120,000 records per second? I’ve managed to reach 20,000-30,000 records per second with Kettle, but 100,000 per second seems a bit high, and it also depends on the size of each record. JDBC probably can’t meet this requirement.

translator_bot · June 21, 2024, 3:54am

| username: zhanggame1 | Original post link

I have stress tested with 500 threads inserting one by one and it exceeded 100,000. If it’s just importing data with one insert carrying more data, a few concurrent threads are enough.

translator_bot · June 21, 2024, 3:54am

| username: TiDBer_jYQINSnf | Original post link

Real-time business insertion?
Try to make the batch size larger for each insertion, that is, include more values.
Try using multiple connections.
If we assume each piece of data is 1k, writing a hundred megabytes per second is not too large. Increase the write buffer size.

translator_bot · June 21, 2024, 3:54am

| username: Kongdom | Original post link

It’s my HHD hard drive that doesn’t match

translator_bot · June 21, 2024, 3:54am

| username: dba远航 | Original post link

This is related to the machine hardware configuration, as well as the concurrency situation and tools.

translator_bot · June 21, 2024, 3:54am

| username: zhaokede | Original post link

There are many ways to ensure network bandwidth and I/O, such as using direct Java code or data import tools like Kettle.

translator_bot · June 21, 2024, 3:54am

| username: WinterLiu | Original post link

I feel that JDBC doesn’t have the capability for this.

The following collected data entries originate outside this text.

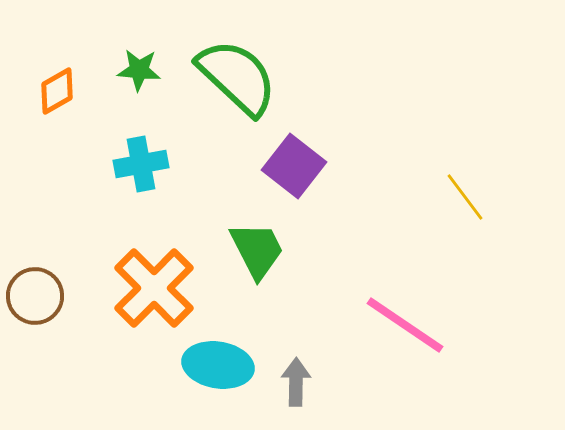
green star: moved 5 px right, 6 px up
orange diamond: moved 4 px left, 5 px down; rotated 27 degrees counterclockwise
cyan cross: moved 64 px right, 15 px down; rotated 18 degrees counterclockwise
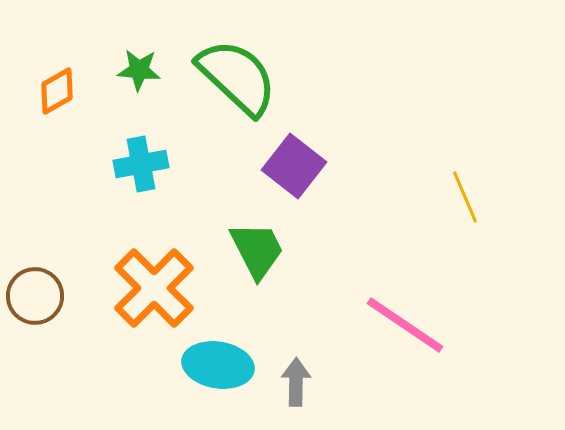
yellow line: rotated 14 degrees clockwise
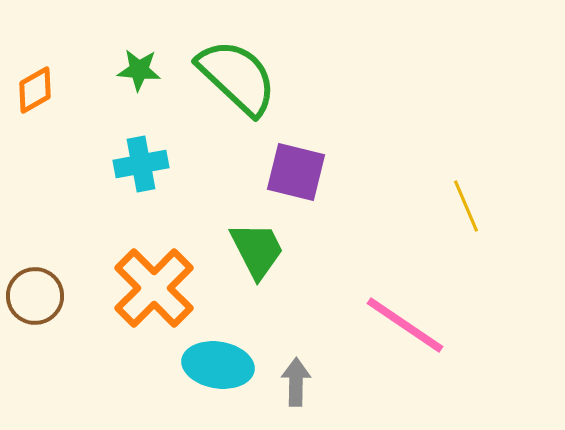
orange diamond: moved 22 px left, 1 px up
purple square: moved 2 px right, 6 px down; rotated 24 degrees counterclockwise
yellow line: moved 1 px right, 9 px down
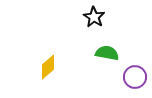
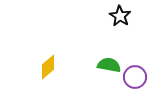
black star: moved 26 px right, 1 px up
green semicircle: moved 2 px right, 12 px down
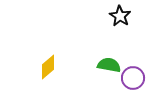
purple circle: moved 2 px left, 1 px down
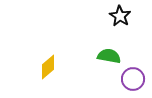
green semicircle: moved 9 px up
purple circle: moved 1 px down
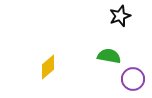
black star: rotated 20 degrees clockwise
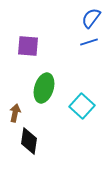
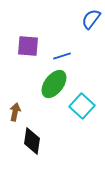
blue semicircle: moved 1 px down
blue line: moved 27 px left, 14 px down
green ellipse: moved 10 px right, 4 px up; rotated 20 degrees clockwise
brown arrow: moved 1 px up
black diamond: moved 3 px right
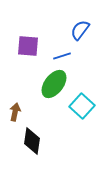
blue semicircle: moved 11 px left, 11 px down
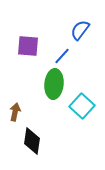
blue line: rotated 30 degrees counterclockwise
green ellipse: rotated 32 degrees counterclockwise
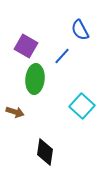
blue semicircle: rotated 65 degrees counterclockwise
purple square: moved 2 px left; rotated 25 degrees clockwise
green ellipse: moved 19 px left, 5 px up
brown arrow: rotated 96 degrees clockwise
black diamond: moved 13 px right, 11 px down
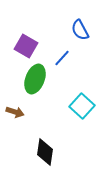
blue line: moved 2 px down
green ellipse: rotated 16 degrees clockwise
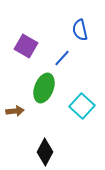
blue semicircle: rotated 15 degrees clockwise
green ellipse: moved 9 px right, 9 px down
brown arrow: moved 1 px up; rotated 24 degrees counterclockwise
black diamond: rotated 20 degrees clockwise
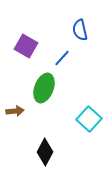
cyan square: moved 7 px right, 13 px down
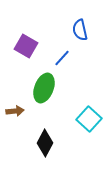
black diamond: moved 9 px up
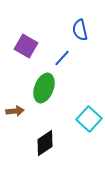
black diamond: rotated 28 degrees clockwise
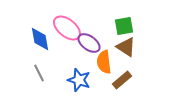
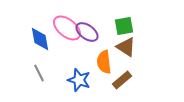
purple ellipse: moved 2 px left, 11 px up
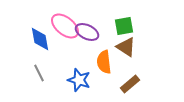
pink ellipse: moved 2 px left, 2 px up
purple ellipse: rotated 10 degrees counterclockwise
brown rectangle: moved 8 px right, 4 px down
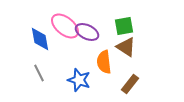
brown rectangle: rotated 12 degrees counterclockwise
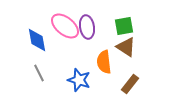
purple ellipse: moved 5 px up; rotated 55 degrees clockwise
blue diamond: moved 3 px left, 1 px down
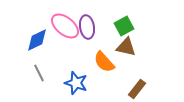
green square: rotated 18 degrees counterclockwise
blue diamond: rotated 75 degrees clockwise
brown triangle: rotated 20 degrees counterclockwise
orange semicircle: rotated 35 degrees counterclockwise
blue star: moved 3 px left, 3 px down
brown rectangle: moved 7 px right, 5 px down
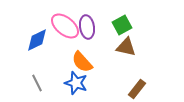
green square: moved 2 px left, 1 px up
orange semicircle: moved 22 px left
gray line: moved 2 px left, 10 px down
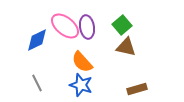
green square: rotated 12 degrees counterclockwise
blue star: moved 5 px right, 2 px down
brown rectangle: rotated 36 degrees clockwise
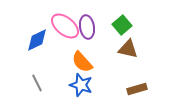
brown triangle: moved 2 px right, 2 px down
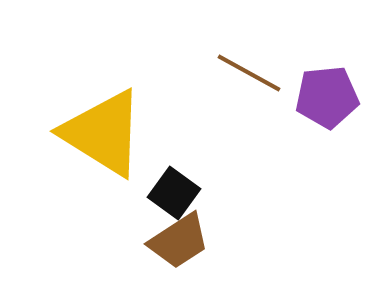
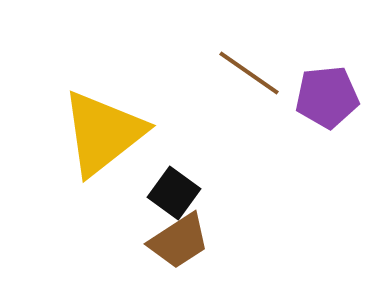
brown line: rotated 6 degrees clockwise
yellow triangle: rotated 50 degrees clockwise
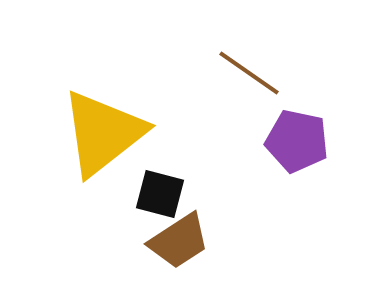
purple pentagon: moved 30 px left, 44 px down; rotated 18 degrees clockwise
black square: moved 14 px left, 1 px down; rotated 21 degrees counterclockwise
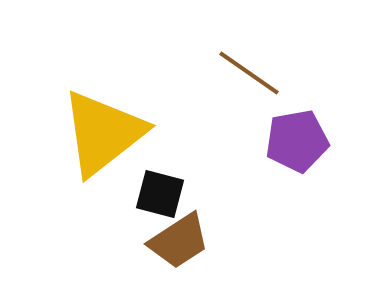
purple pentagon: rotated 22 degrees counterclockwise
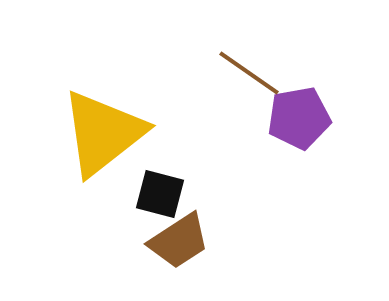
purple pentagon: moved 2 px right, 23 px up
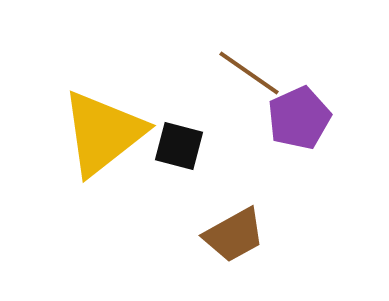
purple pentagon: rotated 14 degrees counterclockwise
black square: moved 19 px right, 48 px up
brown trapezoid: moved 55 px right, 6 px up; rotated 4 degrees clockwise
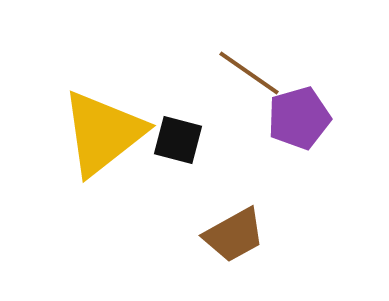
purple pentagon: rotated 8 degrees clockwise
black square: moved 1 px left, 6 px up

Using the import method should work, but it also depends on the server hardware conditions.

translator_bot · June 21, 2024, 3:54am

| username: TiDBer_jYQINSnf | Original post link

A single server is not enough; you need multiple servers for writing. I’ve seen JDBC handle hundreds of thousands of QPS.

translator_bot · June 21, 2024, 3:54am

| username: xfworld | Original post link

Just look at this.

translator_bot · June 21, 2024, 3:54am

| username: xingzhenxiang | Original post link

IMPORT INTO

translator_bot · June 21, 2024, 3:54am

| username: 江湖故人 | Original post link

You can try Lightning’s parallel import.
TiDB Lightning Parallel Import | PingCAP Documentation Center

translator_bot · June 21, 2024, 3:54am

| username: wfxxh | Original post link

lightning +1

translator_bot · June 21, 2024, 3:54am

| username: 随缘天空 | Original post link

You can insert using JDBC, with each SQL statement containing 500 rows. One thread runs 20 SQL statements, and then multiple threads run simultaneously.

translator_bot · June 21, 2024, 3:54am

| username: 这里介绍不了我 | Original post link

Sounds very powerful.

translator_bot · June 21, 2024, 3:54am

| username: 哈喽沃德 | Original post link

The way to use it depends on your business, and whether it can achieve the desired result depends on your configuration.

translator_bot · June 21, 2024, 3:54am

| username: Soysauce520 | Original post link

The lightning local mode should be the fastest.